───── Records to process

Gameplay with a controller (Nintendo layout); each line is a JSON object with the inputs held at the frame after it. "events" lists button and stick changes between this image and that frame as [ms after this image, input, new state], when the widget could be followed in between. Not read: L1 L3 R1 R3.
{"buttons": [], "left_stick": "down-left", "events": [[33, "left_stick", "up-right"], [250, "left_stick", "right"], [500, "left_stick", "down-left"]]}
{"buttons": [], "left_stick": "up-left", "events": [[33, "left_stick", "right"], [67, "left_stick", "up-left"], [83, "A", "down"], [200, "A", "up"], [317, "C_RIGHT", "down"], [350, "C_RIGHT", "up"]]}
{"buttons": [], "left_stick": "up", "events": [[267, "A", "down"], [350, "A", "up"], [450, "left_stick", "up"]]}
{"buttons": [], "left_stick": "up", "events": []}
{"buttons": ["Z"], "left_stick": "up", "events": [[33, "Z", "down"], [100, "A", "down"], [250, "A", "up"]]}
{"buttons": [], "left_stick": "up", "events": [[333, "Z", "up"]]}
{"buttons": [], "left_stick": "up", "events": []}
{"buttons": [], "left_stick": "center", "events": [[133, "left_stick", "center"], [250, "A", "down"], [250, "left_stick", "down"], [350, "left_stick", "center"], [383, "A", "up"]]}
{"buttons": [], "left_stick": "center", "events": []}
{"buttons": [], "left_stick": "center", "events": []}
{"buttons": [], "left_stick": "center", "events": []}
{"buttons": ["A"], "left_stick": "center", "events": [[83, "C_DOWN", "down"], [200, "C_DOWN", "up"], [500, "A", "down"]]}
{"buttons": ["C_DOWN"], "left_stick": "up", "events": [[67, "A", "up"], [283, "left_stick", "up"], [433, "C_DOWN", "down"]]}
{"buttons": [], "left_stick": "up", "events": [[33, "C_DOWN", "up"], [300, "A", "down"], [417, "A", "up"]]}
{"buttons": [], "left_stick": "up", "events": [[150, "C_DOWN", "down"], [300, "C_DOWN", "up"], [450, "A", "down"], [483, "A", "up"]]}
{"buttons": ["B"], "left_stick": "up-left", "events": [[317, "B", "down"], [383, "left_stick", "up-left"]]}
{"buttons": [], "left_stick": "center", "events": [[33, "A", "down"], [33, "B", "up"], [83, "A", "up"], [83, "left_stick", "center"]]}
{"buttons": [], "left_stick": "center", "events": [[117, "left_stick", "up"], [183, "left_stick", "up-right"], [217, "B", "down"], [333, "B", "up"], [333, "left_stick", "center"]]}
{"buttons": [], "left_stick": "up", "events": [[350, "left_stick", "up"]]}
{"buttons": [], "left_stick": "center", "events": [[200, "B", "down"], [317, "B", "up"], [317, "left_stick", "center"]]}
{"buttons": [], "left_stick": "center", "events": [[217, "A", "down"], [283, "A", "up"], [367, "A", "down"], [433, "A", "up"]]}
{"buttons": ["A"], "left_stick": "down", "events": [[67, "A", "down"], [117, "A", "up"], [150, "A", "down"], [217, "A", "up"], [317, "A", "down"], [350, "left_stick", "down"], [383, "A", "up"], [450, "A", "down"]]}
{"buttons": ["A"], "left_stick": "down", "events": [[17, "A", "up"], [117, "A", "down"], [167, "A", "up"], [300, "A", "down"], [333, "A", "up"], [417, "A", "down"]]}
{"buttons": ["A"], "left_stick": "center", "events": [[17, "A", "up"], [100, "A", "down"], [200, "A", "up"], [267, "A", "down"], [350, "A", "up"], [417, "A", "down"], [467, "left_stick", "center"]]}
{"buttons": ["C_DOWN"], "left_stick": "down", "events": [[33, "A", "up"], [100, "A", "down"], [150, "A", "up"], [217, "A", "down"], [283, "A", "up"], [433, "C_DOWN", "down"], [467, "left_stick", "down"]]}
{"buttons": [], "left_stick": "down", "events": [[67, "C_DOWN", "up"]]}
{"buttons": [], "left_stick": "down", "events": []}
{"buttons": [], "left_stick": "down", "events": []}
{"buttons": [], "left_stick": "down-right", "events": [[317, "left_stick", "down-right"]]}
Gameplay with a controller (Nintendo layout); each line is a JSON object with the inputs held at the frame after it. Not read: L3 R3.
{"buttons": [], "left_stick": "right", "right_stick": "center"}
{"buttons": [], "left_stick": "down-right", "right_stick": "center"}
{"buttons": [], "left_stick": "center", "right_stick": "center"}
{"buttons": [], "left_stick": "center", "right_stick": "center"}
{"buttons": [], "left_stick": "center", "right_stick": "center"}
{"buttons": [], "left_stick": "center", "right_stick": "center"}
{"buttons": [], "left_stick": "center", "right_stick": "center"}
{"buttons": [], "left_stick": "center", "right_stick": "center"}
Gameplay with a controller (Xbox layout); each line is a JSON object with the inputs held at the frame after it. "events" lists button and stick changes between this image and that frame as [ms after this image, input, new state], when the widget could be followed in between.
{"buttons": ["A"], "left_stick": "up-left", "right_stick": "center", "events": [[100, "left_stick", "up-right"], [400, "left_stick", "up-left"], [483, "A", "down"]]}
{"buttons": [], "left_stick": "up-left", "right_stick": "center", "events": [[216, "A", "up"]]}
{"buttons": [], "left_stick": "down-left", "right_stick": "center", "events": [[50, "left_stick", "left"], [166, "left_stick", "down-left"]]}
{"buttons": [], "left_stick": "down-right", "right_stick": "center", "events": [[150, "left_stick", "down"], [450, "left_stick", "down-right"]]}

──────────

### What you will do
The records above must be transcribed in full, word for word.

### The answer
Gameplay with a controller (Nintendo layout); each line is a JSON object with the inputs held at the frame after it. "events" lists button and stick changes between this image and that frame as [ms after this image, input, new state], when the widget could be followed in between. Not read: L1 L3 R1 R3.
{"buttons": [], "left_stick": "down-left", "events": [[33, "left_stick", "up-right"], [250, "left_stick", "right"], [500, "left_stick", "down-left"]]}
{"buttons": [], "left_stick": "up-left", "events": [[33, "left_stick", "right"], [67, "left_stick", "up-left"], [83, "A", "down"], [200, "A", "up"], [317, "C_RIGHT", "down"], [350, "C_RIGHT", "up"]]}
{"buttons": [], "left_stick": "up", "events": [[267, "A", "down"], [350, "A", "up"], [450, "left_stick", "up"]]}
{"buttons": [], "left_stick": "up", "events": []}
{"buttons": ["Z"], "left_stick": "up", "events": [[33, "Z", "down"], [100, "A", "down"], [250, "A", "up"]]}
{"buttons": [], "left_stick": "up", "events": [[333, "Z", "up"]]}
{"buttons": [], "left_stick": "up", "events": []}
{"buttons": [], "left_stick": "center", "events": [[133, "left_stick", "center"], [250, "A", "down"], [250, "left_stick", "down"], [350, "left_stick", "center"], [383, "A", "up"]]}
{"buttons": [], "left_stick": "center", "events": []}
{"buttons": [], "left_stick": "center", "events": []}
{"buttons": [], "left_stick": "center", "events": []}
{"buttons": ["A"], "left_stick": "center", "events": [[83, "C_DOWN", "down"], [200, "C_DOWN", "up"], [500, "A", "down"]]}
{"buttons": ["C_DOWN"], "left_stick": "up", "events": [[67, "A", "up"], [283, "left_stick", "up"], [433, "C_DOWN", "down"]]}
{"buttons": [], "left_stick": "up", "events": [[33, "C_DOWN", "up"], [300, "A", "down"], [417, "A", "up"]]}
{"buttons": [], "left_stick": "up", "events": [[150, "C_DOWN", "down"], [300, "C_DOWN", "up"], [450, "A", "down"], [483, "A", "up"]]}
{"buttons": ["B"], "left_stick": "up-left", "events": [[317, "B", "down"], [383, "left_stick", "up-left"]]}
{"buttons": [], "left_stick": "center", "events": [[33, "A", "down"], [33, "B", "up"], [83, "A", "up"], [83, "left_stick", "center"]]}
{"buttons": [], "left_stick": "center", "events": [[117, "left_stick", "up"], [183, "left_stick", "up-right"], [217, "B", "down"], [333, "B", "up"], [333, "left_stick", "center"]]}
{"buttons": [], "left_stick": "up", "events": [[350, "left_stick", "up"]]}
{"buttons": [], "left_stick": "center", "events": [[200, "B", "down"], [317, "B", "up"], [317, "left_stick", "center"]]}
{"buttons": [], "left_stick": "center", "events": [[217, "A", "down"], [283, "A", "up"], [367, "A", "down"], [433, "A", "up"]]}
{"buttons": ["A"], "left_stick": "down", "events": [[67, "A", "down"], [117, "A", "up"], [150, "A", "down"], [217, "A", "up"], [317, "A", "down"], [350, "left_stick", "down"], [383, "A", "up"], [450, "A", "down"]]}
{"buttons": ["A"], "left_stick": "down", "events": [[17, "A", "up"], [117, "A", "down"], [167, "A", "up"], [300, "A", "down"], [333, "A", "up"], [417, "A", "down"]]}
{"buttons": ["A"], "left_stick": "center", "events": [[17, "A", "up"], [100, "A", "down"], [200, "A", "up"], [267, "A", "down"], [350, "A", "up"], [417, "A", "down"], [467, "left_stick", "center"]]}
{"buttons": ["C_DOWN"], "left_stick": "down", "events": [[33, "A", "up"], [100, "A", "down"], [150, "A", "up"], [217, "A", "down"], [283, "A", "up"], [433, "C_DOWN", "down"], [467, "left_stick", "down"]]}
{"buttons": [], "left_stick": "down", "events": [[67, "C_DOWN", "up"]]}
{"buttons": [], "left_stick": "down", "events": []}
{"buttons": [], "left_stick": "down", "events": []}
{"buttons": [], "left_stick": "down-right", "events": [[317, "left_stick", "down-right"]]}
Gameplay with a controller (Nintendo layout); each line is a JSON object with the inputs held at the frame after it. Not read: L3 R3.
{"buttons": [], "left_stick": "right", "right_stick": "center"}
{"buttons": [], "left_stick": "down-right", "right_stick": "center"}
{"buttons": [], "left_stick": "center", "right_stick": "center"}
{"buttons": [], "left_stick": "center", "right_stick": "center"}
{"buttons": [], "left_stick": "center", "right_stick": "center"}
{"buttons": [], "left_stick": "center", "right_stick": "center"}
{"buttons": [], "left_stick": "center", "right_stick": "center"}
{"buttons": [], "left_stick": "center", "right_stick": "center"}
Gameplay with a controller (Xbox layout); each line is a JSON object with the inputs held at the frame after it. "events" lists button and stick changes between this image and that frame as [ms after this image, input, new state], when the widget could be followed in between.
{"buttons": ["A"], "left_stick": "up-left", "right_stick": "center", "events": [[100, "left_stick", "up-right"], [400, "left_stick", "up-left"], [483, "A", "down"]]}
{"buttons": [], "left_stick": "up-left", "right_stick": "center", "events": [[216, "A", "up"]]}
{"buttons": [], "left_stick": "down-left", "right_stick": "center", "events": [[50, "left_stick", "left"], [166, "left_stick", "down-left"]]}
{"buttons": [], "left_stick": "down-right", "right_stick": "center", "events": [[150, "left_stick", "down"], [450, "left_stick", "down-right"]]}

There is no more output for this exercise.